The Aruba ESP Campus Infrastructure Security section describes the technologies used in the implementation of an Aruba ESP device security configuration.
Table of contents
The main responsibility of a secure network is to guarantee that only authorized users and devices can access it. Security protocols must admit authorized users while keeping all other users out.
Using a centralized service to maintain user and device profiles is the easiest approach. A central service running a secure networking protocol provides better security and easier maintenance. Policy can be applied and usage can be tracked from a single point, for more consistent, accurate, and streamlined security management.
Other than required default accounts, local accounts should not be created. All management access should be authenticated through TACACS or RADIUS for accountability. This includes service accounts: the admin/root account should not be used for service accounts or monitoring systems. If a local account is necessary, it should comply with the organization’s password complexity and rotation requirements. Account information on any local account should be limited to as few people as possible, with strict access and usage requirements.
Users connected to Central, gateways, or switches should not be allowed to stay connected for extended periods of inactivity. This guideline limits the number of open sessions and reduces the risk of an unauthorized user potentially editing information on devices with an idle connection.
The recommended timeout varies between one and five minutes, depending on security policy.
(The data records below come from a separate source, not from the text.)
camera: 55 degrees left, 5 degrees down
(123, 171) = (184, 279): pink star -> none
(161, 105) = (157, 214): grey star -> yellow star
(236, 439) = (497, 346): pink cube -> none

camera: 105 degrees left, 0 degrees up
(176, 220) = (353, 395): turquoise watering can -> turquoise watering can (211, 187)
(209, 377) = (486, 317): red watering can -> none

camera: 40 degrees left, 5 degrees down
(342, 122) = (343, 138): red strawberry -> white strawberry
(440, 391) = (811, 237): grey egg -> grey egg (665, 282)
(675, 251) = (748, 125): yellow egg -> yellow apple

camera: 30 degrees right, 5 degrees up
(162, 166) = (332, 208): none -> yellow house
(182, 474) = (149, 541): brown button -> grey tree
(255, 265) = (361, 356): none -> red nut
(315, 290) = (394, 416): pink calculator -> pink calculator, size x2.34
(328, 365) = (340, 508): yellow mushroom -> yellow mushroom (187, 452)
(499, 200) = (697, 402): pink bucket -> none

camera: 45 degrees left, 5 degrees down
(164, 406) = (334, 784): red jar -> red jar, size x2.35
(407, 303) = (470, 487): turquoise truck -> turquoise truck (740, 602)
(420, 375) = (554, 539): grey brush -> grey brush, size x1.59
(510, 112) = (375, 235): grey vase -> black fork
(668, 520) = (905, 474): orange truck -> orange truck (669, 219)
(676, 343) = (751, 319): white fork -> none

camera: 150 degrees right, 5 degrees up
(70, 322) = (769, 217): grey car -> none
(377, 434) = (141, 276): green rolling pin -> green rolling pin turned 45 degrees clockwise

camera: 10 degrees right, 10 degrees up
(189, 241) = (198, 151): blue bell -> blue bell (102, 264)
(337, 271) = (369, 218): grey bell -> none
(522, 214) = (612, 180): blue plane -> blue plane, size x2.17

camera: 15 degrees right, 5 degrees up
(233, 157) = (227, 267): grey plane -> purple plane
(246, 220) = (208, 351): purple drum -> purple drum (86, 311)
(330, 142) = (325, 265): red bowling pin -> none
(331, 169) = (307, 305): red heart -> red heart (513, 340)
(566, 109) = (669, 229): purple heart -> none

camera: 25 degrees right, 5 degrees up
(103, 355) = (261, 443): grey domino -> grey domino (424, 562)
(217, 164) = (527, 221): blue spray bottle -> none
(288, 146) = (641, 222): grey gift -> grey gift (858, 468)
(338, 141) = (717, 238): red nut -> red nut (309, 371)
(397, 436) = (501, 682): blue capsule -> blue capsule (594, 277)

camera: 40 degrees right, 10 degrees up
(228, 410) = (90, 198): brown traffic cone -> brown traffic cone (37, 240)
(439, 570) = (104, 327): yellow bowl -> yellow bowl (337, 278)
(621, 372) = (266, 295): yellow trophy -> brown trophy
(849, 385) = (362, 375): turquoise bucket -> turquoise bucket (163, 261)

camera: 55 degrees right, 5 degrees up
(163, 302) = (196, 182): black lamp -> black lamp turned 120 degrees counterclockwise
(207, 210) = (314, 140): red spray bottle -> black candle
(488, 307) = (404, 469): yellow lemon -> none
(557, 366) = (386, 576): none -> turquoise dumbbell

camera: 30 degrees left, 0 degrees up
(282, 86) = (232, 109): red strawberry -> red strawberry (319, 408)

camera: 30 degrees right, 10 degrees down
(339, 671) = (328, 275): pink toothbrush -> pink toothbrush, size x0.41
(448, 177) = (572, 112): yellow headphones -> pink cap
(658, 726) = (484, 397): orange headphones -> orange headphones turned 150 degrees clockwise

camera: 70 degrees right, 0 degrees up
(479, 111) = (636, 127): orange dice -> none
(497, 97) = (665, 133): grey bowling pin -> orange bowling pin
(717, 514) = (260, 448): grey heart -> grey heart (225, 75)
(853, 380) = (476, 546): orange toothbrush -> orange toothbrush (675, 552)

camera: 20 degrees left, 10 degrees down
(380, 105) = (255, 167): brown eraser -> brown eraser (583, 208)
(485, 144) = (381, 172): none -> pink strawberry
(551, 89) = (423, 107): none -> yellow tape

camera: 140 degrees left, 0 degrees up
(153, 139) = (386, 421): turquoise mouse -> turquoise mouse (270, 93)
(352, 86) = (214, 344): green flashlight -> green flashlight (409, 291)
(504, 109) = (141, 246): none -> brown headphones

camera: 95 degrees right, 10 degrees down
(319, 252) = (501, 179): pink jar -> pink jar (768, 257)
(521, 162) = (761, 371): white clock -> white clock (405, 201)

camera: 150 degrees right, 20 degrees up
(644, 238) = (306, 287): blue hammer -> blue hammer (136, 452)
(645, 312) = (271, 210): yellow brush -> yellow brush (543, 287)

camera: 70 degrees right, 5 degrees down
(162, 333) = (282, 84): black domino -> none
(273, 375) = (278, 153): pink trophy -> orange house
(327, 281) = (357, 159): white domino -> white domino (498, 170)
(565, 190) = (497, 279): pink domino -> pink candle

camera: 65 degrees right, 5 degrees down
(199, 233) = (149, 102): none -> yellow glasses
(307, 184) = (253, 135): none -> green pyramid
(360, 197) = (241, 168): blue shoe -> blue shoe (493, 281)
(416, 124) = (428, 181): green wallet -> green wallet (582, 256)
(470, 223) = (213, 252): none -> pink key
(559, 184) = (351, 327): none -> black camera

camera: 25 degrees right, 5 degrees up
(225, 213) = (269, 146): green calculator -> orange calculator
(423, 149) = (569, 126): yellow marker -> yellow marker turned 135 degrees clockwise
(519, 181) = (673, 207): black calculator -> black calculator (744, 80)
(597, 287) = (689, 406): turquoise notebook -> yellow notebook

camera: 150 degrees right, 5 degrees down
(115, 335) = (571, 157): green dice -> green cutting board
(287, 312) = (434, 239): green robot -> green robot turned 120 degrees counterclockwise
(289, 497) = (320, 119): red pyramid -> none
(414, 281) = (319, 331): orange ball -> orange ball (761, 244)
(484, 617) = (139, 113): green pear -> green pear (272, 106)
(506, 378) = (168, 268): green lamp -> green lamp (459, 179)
Ensure that the timeout is consistent across the network.
Complex passwords are required for almost all user access, and network infrastructure is no exception. Complex passwords dramatically decrease the likelihood of being “cracked.”
It is best practice across all Aruba platforms to require a complex password, defined as a password with eight or more characters, requiring a combination of uppercase letters, lowercase letters, numerals, and special characters.
It is also recommended that few to no local accounts exist on devices, and the admin/root account password is set to a 64-character complex password and stored in a safe or secured password-management application. Setting a password of this length and storing it in a safe typically reduces the need to rotate the admin/root account regularly. With RADIUS and TACACS, password complexity is generally controlled by a directory service that complies with the organization’s password complexity and expiration requirements.
The Secure Shell Protocol (SSH) is one of the most common ways to connect to network infrastructure because it is the most secure. It is important to ensure that the strongest ciphers are used to access the network devices. Different regions and systems support different ciphers, so review the Aruba hardening guide for details on which cipher to select. The hardening guide can be found on the Aruba support site.
Terminal Access Controller Access-Control System (TACACS) is a security protocol that provides centralized authentication and validation of users attempting to access a network device. TACACS servers should integrate with an existing directory service to enforce group permission, password complexity, and expiration requirements. It is recommended that all Aruba devices enable TACACS for authentication, command authorization, and auditing. Aruba ClearPass Policy Manager supports TACACS services for any hardware vendor that supports the TACACS protocol, including Aruba devices.
Replacing factory-issued certificates is a key recommendation of the Aruba hardening guide. Always replace certificates before devices go into production.
TLS 1.2 should be the only cipher enabled on any web interface. On gateways, the cipher strength can be set to high, as recommended in the hardening guide.
Using a wildcard certificate for management of web interfaces is acceptable across all Aruba platforms.
When using any application programming interface (API), it is critical to protect the interface. If the API is enabled, an ACL is recommended so that only a management subnet can access the API. Depending on the Aruba product, the management interface may no longer require enabling. Devices managed through Aruba Central no longer require the local web interface, and it can be disabled.